A Day for Exploring College Realities
Gabriel Gaskin, College Transition Day's facilitator, began by asking the scholars to share which borough they came from, which college they were bound for, and what was “Your academic superpower — you know you have one.” Math, time management and, perhaps most importantly, a willingness to ask for help were all cited.
Gabe, the founder of a consultancy called the Pax Crew that specializes in diversity and inclusiveness, then asked the scholars to close their eyes and envision their first day on campus: “What does it feel like to walk into your first class, meet your first professor, have a card that essentially lets you get whatever food you want?”
Conversation led Gabe into the discussion of “Imposter Syndrome” — the feeling, in this case, that the admissions committee must have made a mistake. Xabier, who is entering his sophomore year at Columbia, said that his dormitory floor had a large banner that read: “You belong here.” He recalled thinking, “Not me.” Then he realized that everybody else felt the same way.
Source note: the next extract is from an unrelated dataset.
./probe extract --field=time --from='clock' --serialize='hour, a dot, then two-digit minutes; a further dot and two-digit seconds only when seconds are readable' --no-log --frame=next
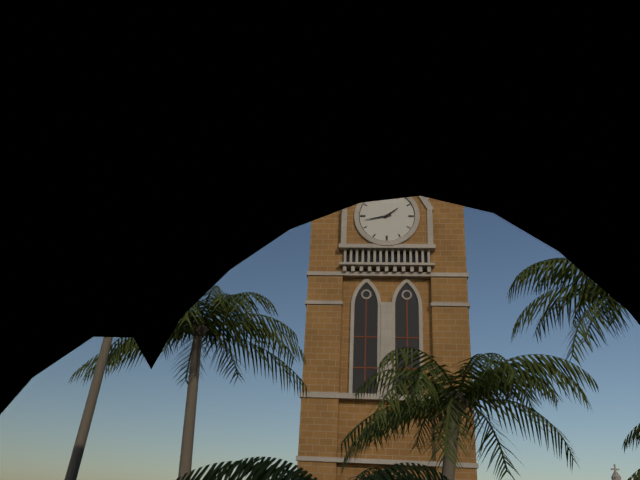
1.43
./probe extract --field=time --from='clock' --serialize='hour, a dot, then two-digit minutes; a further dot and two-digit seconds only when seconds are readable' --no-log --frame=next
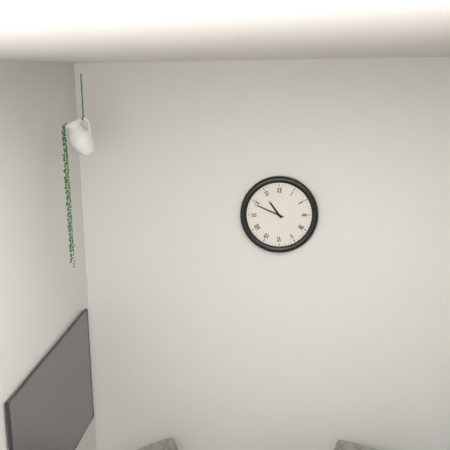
10.49
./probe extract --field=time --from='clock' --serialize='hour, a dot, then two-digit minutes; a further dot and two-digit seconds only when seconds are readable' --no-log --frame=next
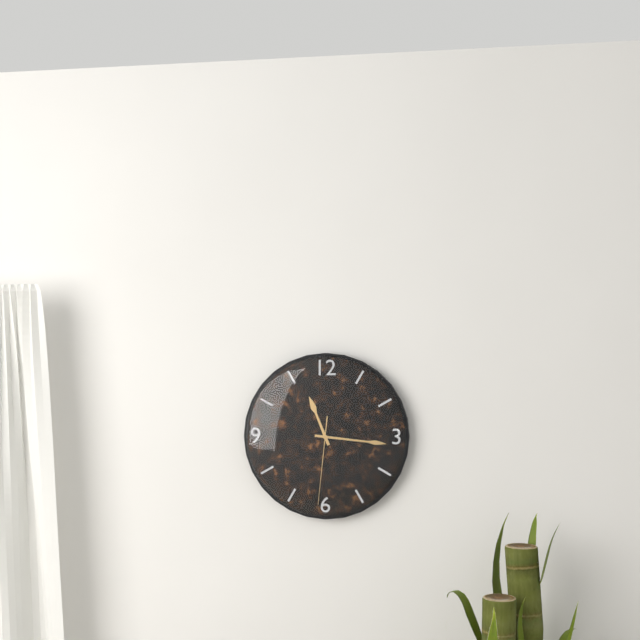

That discovery helped him overcome his doubts. “Remind yourself,” Gabe said, invoking those academic superpowers, “that you are great!”
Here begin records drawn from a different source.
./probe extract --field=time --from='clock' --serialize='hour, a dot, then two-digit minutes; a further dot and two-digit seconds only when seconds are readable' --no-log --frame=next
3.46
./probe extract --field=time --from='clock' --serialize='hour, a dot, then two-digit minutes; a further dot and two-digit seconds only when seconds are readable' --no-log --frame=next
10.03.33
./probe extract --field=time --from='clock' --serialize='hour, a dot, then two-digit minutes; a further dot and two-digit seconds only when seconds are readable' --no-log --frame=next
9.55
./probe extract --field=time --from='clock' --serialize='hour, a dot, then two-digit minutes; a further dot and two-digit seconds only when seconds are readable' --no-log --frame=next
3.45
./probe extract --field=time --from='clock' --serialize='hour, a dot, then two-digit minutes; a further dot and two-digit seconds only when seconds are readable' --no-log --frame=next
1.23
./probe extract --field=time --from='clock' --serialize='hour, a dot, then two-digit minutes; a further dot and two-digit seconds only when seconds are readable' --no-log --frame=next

Topics covered during the day went beyond academics, to dealing with roommate challenges, asking for help, handling finances and techniques for grappling with the large amount of required reading. Laura Wilson, chief executive of Wilson Prep, an SAT and academic tutoring group, said that being a better and faster reader of nonfiction writing meant becoming “a detective of meaning.” She demonstrated multiple techniques for quickly and thoroughly analyzing nonfiction writing.
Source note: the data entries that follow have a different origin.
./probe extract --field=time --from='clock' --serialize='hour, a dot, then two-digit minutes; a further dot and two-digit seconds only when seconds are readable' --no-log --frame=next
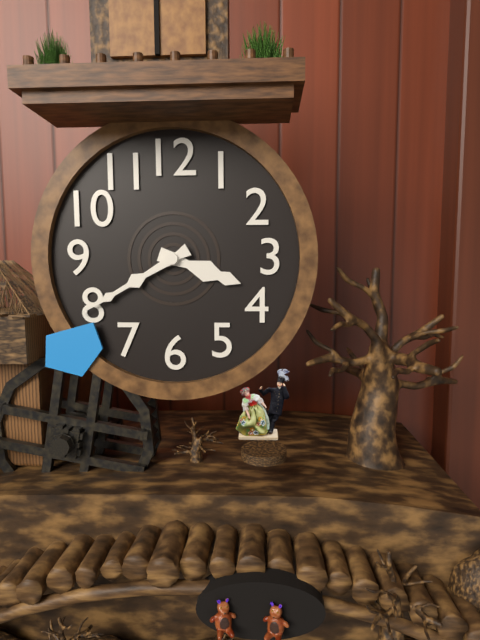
3.40
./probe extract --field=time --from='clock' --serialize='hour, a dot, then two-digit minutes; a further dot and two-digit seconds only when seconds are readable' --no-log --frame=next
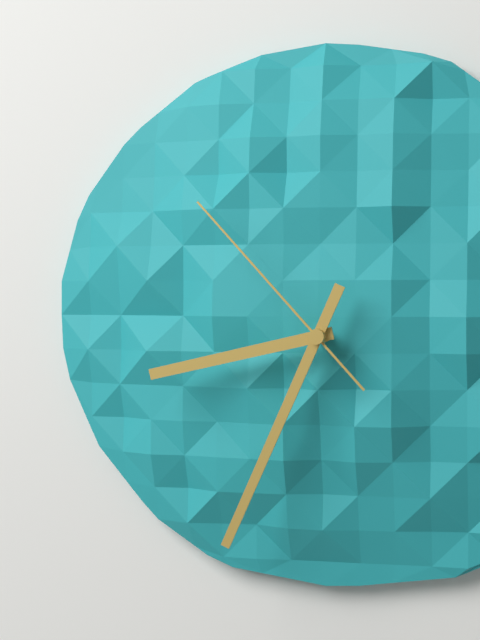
8.34.53
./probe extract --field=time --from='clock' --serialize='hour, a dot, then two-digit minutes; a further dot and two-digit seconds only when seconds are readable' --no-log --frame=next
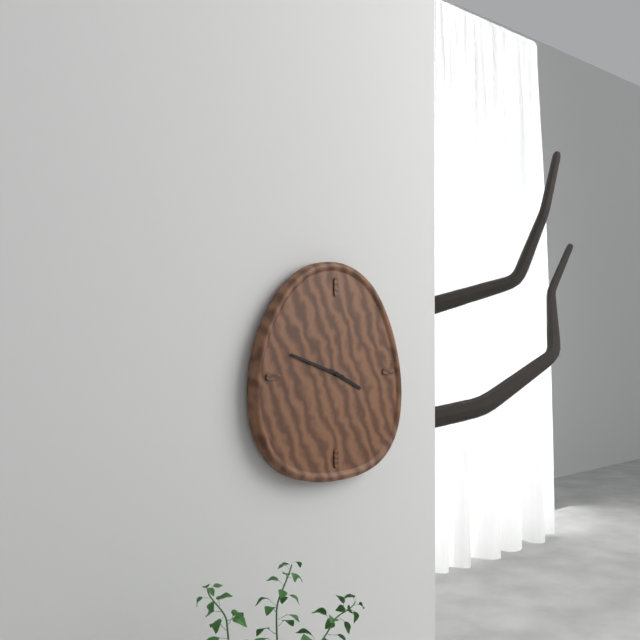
3.48
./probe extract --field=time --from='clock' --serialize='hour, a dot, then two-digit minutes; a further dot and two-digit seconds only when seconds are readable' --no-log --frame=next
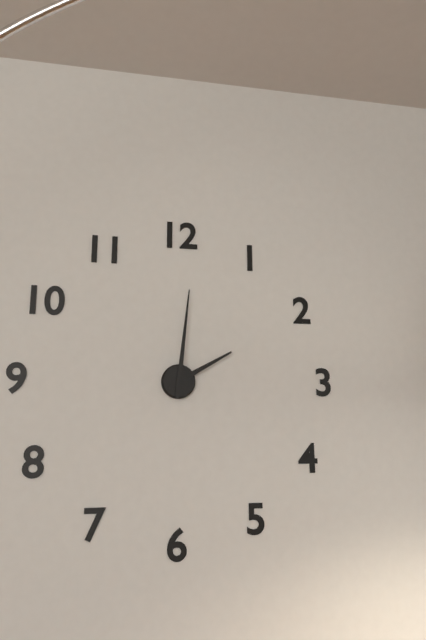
2.01
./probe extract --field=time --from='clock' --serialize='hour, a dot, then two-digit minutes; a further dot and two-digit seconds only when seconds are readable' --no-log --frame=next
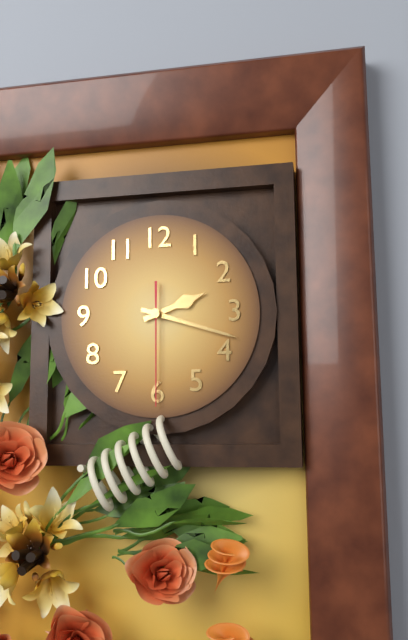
2.18.30
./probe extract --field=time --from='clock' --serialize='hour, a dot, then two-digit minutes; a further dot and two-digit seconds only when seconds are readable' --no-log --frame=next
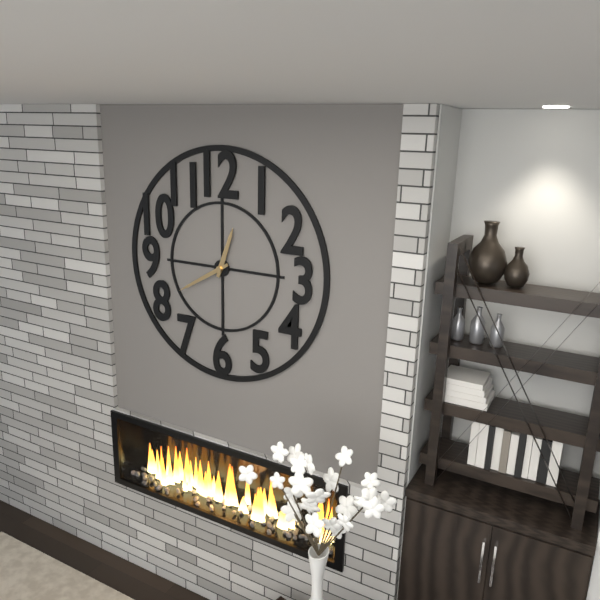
12.40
The day’s last item of business began when Kate asked each of the scholars to write down specific intentions for the next year. Among them: “Meet with three professors.” “Join two activities.” “Try not to hit the Freshman 15.” “Meet five to ten people a semester that I like.” “Create a schedule for myself that I actually follow.” “Become really good friends with my roommate.” And: “Learn to kayak."